All of which may have played a part in this album’s occasionally more direct and contemporary elements in the lyrics, including a song Pulido wrote about McKenzie Smith’s son, and the music that at times is quite propulsive, which for those still stuck in the all-gentle-all-the-time Midlake might be a bit of a shock.
Not that old fans pining for ye olde times sheen to the songs should feel guilty about the shock of being suddenly in the modern world.
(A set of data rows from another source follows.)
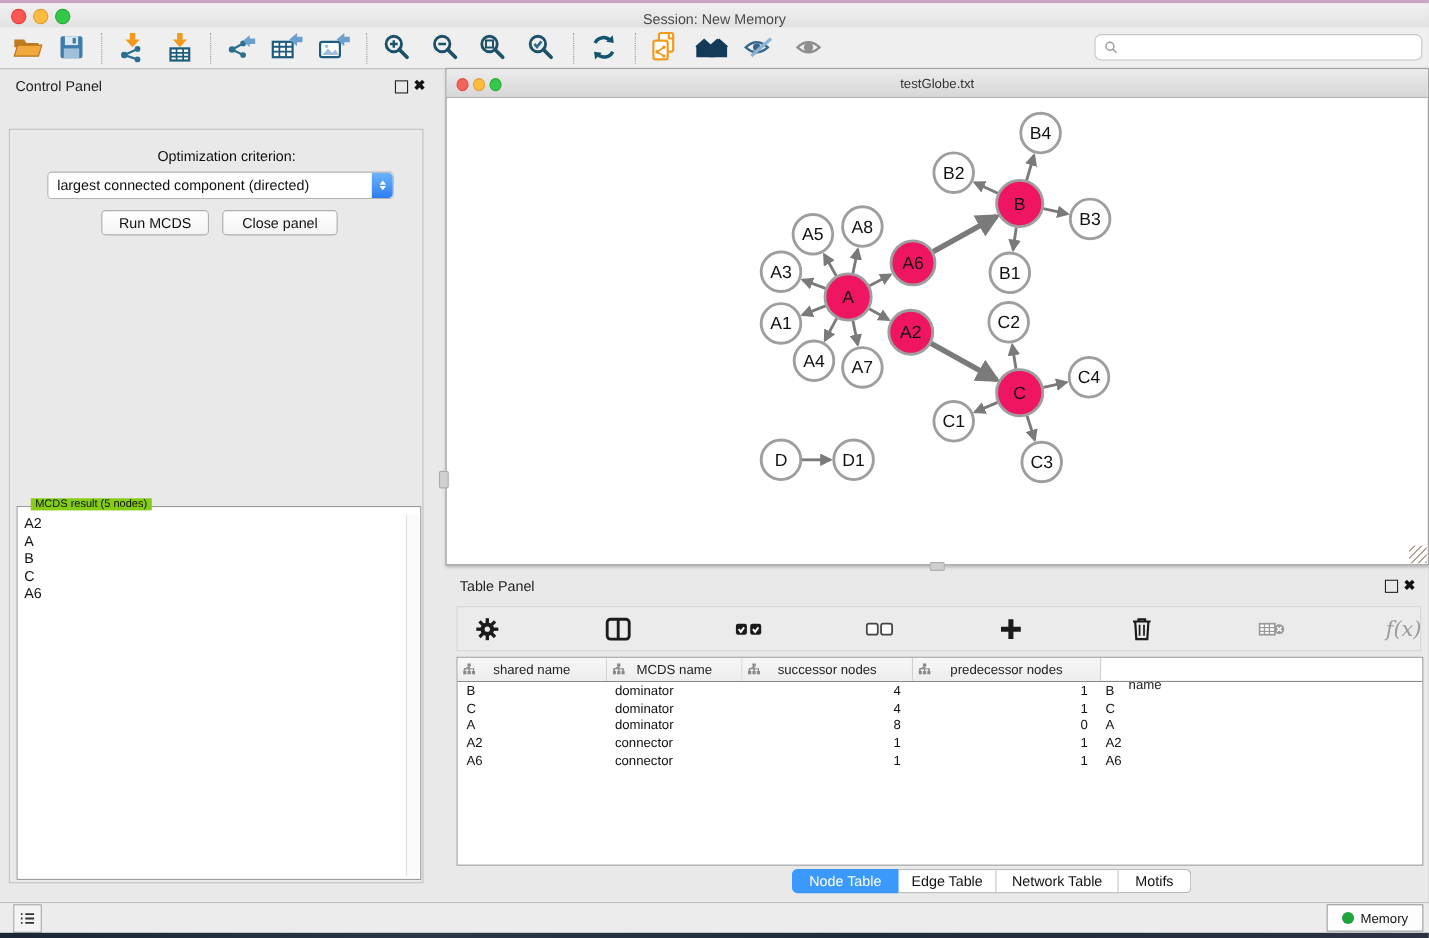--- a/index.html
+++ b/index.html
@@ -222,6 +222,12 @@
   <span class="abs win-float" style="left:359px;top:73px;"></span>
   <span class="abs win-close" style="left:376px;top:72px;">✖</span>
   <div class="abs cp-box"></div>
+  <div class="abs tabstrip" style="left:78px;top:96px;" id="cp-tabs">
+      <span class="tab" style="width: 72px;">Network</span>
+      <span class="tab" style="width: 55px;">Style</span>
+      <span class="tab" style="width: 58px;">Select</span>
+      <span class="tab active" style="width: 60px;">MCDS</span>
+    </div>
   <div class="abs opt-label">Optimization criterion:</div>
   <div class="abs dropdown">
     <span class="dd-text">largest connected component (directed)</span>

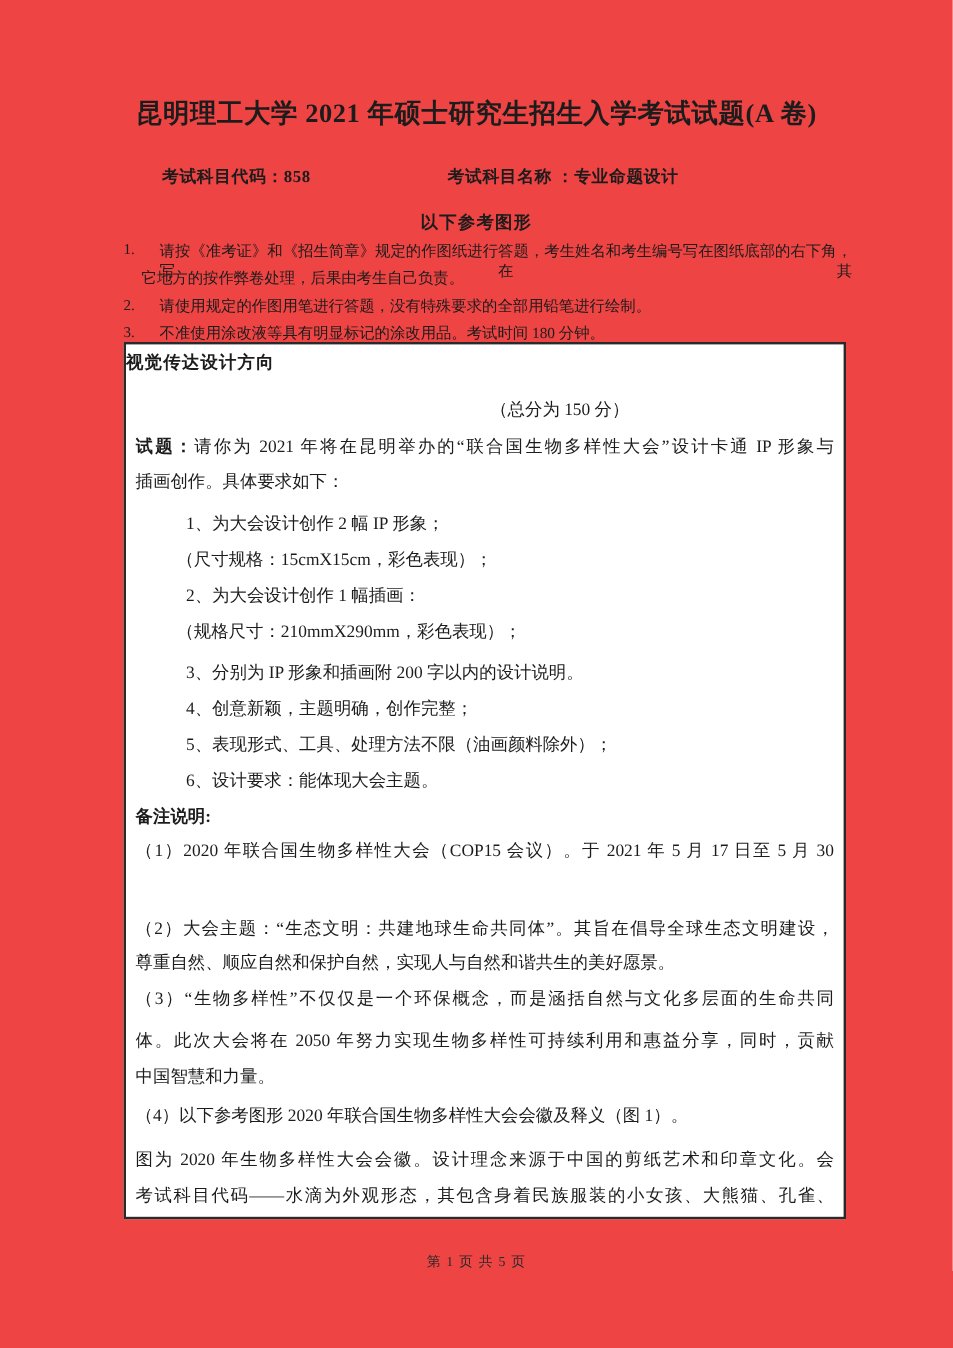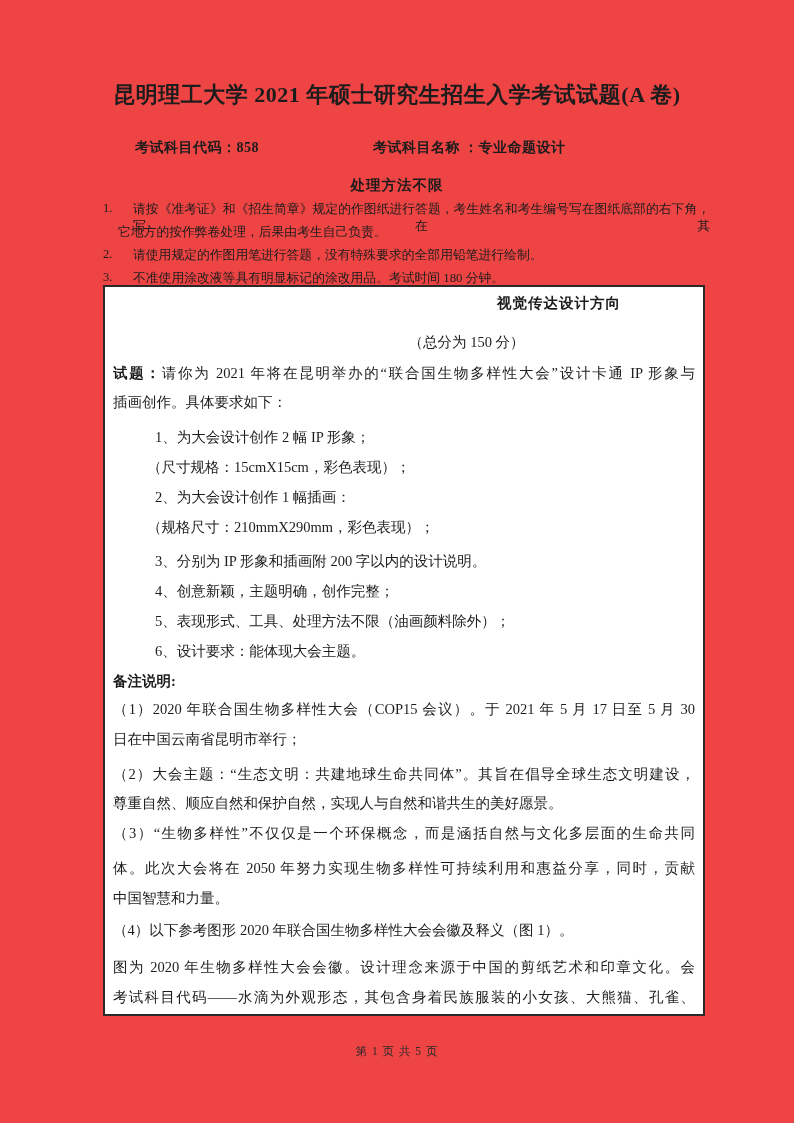--- a/index.html
+++ b/index.html
@@ -66,7 +66,7 @@
   <div class="abs subject subject-code">考试科目代码：858</div>
   <div class="abs subject subject-name">考试科目名称 ：专业命题设计</div>
 
-  <div class="abs center notice-heading">处理方法不限</div>
+  <div class="abs center notice-heading">以下参考图形</div>
 
   <div class="abs notice-num n-row1">1.</div>
   <div class="abs notice-text n-row1 just">请按《准考证》和《招生简章》规定的作图纸进行答题，考生姓名和考生编号写在图纸底部的右下角，写在其</div>

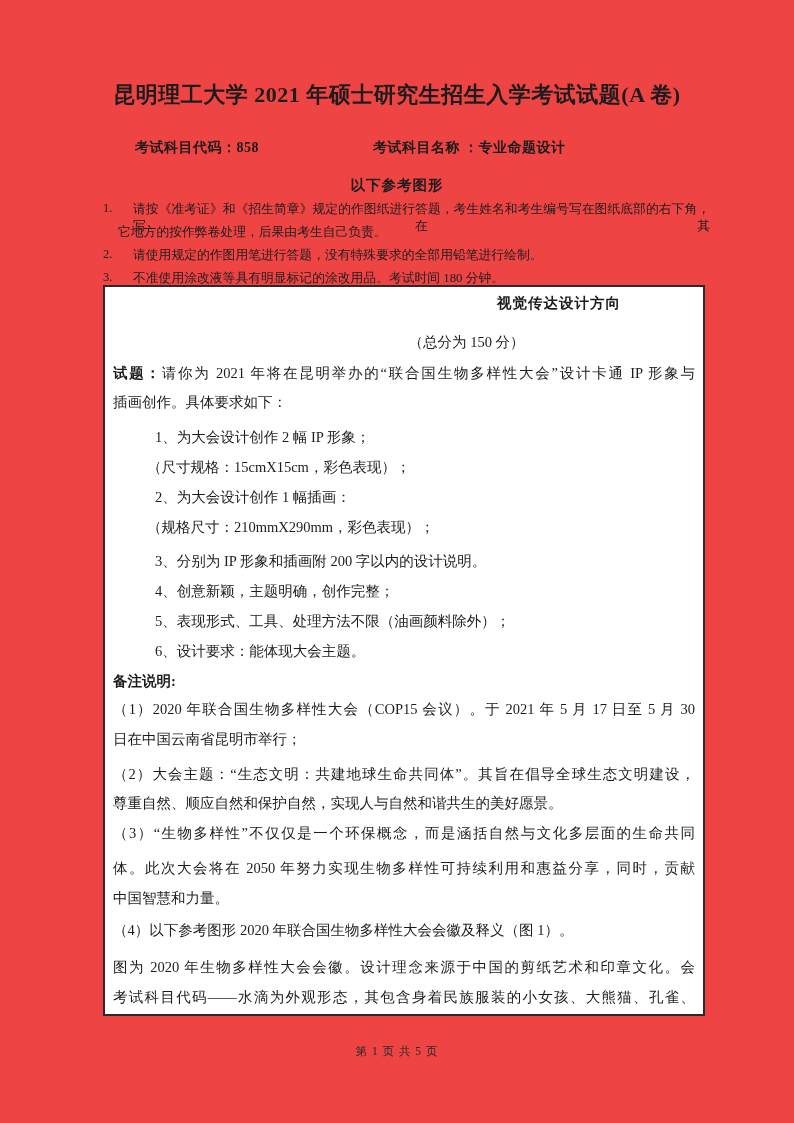--- a/index.html
+++ b/index.html
@@ -39,7 +39,7 @@
     border:2px solid #2a2a2a; background:#ffffff; overflow:hidden;
   }
   .qbox .bl { position:absolute; font-size:14.5px; line-height:21px; white-space:nowrap; }
-  .box-title { top:6px; left:0; width:516px; text-align:right; font-size:19.5px; font-weight:700; letter-spacing:1px; }
+  .box-title { top:6px; left:0; width:516px; text-align:left; font-size:19.5px; font-weight:700; letter-spacing:1px; }
   .box-score { top:45px; left:0; width:723px; text-align:center; font-size:14px; }
   .bl.flow { left:8px; right:8px; }
   .bl.req   { left:50px; }

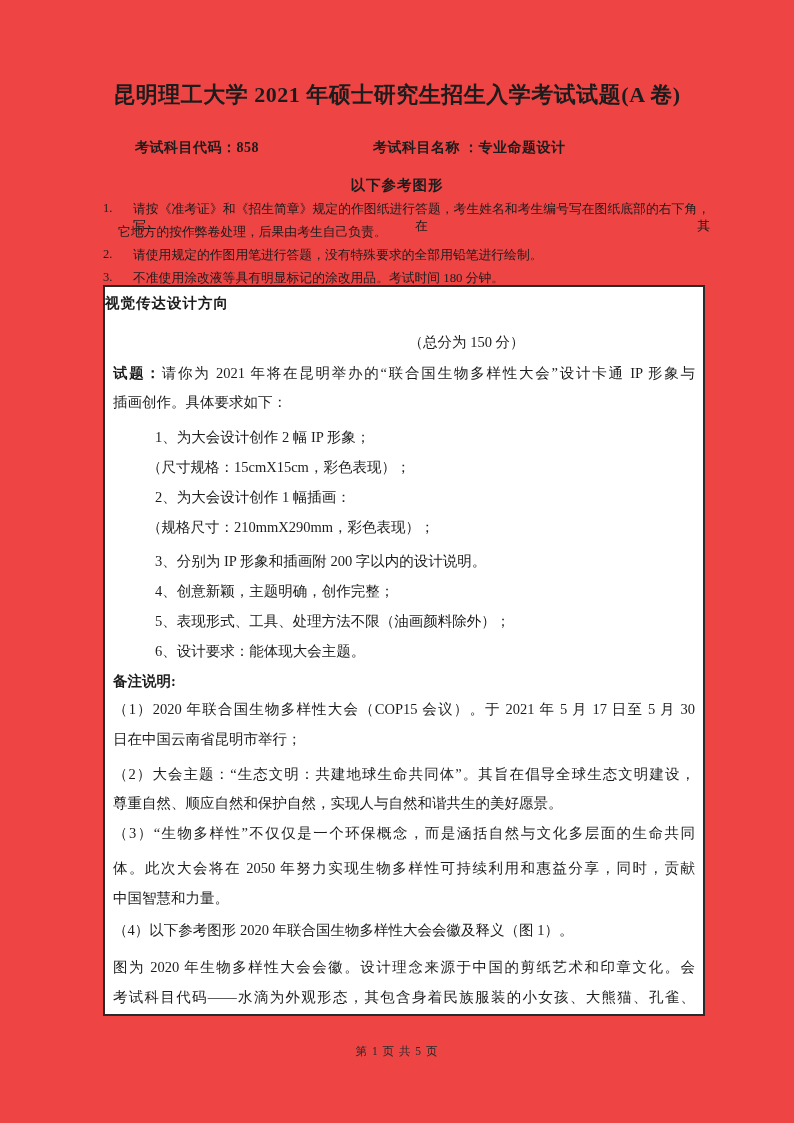--- a/index.html
+++ b/index.html
@@ -99,7 +99,6 @@
     <div class="bl flow rl">备注说明:</div>
 
     <div class="bl flow m0 just">（1）2020 年联合国生物多样性大会（COP15 会议）。于 2021 年 5 月 17 日至 5 月 30</div>
-    <div class="bl flow m1">日在中国云南省昆明市举行；</div>
     <div class="bl flow m2 just">（2）大会主题：“生态文明：共建地球生命共同体”。其旨在倡导全球生态文明建设，</div>
     <div class="bl flow m3">尊重自然、顺应自然和保护自然，实现人与自然和谐共生的美好愿景。</div>
     <div class="bl flow m4 just">（3）“生物多样性”不仅仅是一个环保概念，而是涵括自然与文化多层面的生命共同</div>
Keep in mind that in the past, because of Midlake’s time-slippage qualities we’ve been able to listen to them, immerse ourselves in them, and remove ourselves from the present.
“Even though I think there is transparency and figures or people being more present, I still feel like, and hope, that there is a relationship that is agnostic for somebody to be able to say, well I pulled that thing from that song and I want to connect to this song for that reason,” Pulido says. :Not to mention that even mentioning Jessie’s father and him being an influence, my influence is from a video still from Woodstock 1969, so I still am harkening back to a time and being romantic and nostalgic about that.
“I still think that’s very much part of the influence on narrative of Midlake, even if it is something in the present that’s hopefully, hopefully, timeless.”
Time for us not being endless, a final question before I let him drink in peace. A business question this time. If Pulido was booking bands for Paschall Bar but not in Midlake, would he hire them to play?
“Maybe as a jazz trio,” he laughs. “We have jazz every Sunday night, so maybe for that purpose. It would be bass, drum and piano, and the rest of us would just be drinking and hanging out.”
For The Sake Of Bethel Woods is out on March 18.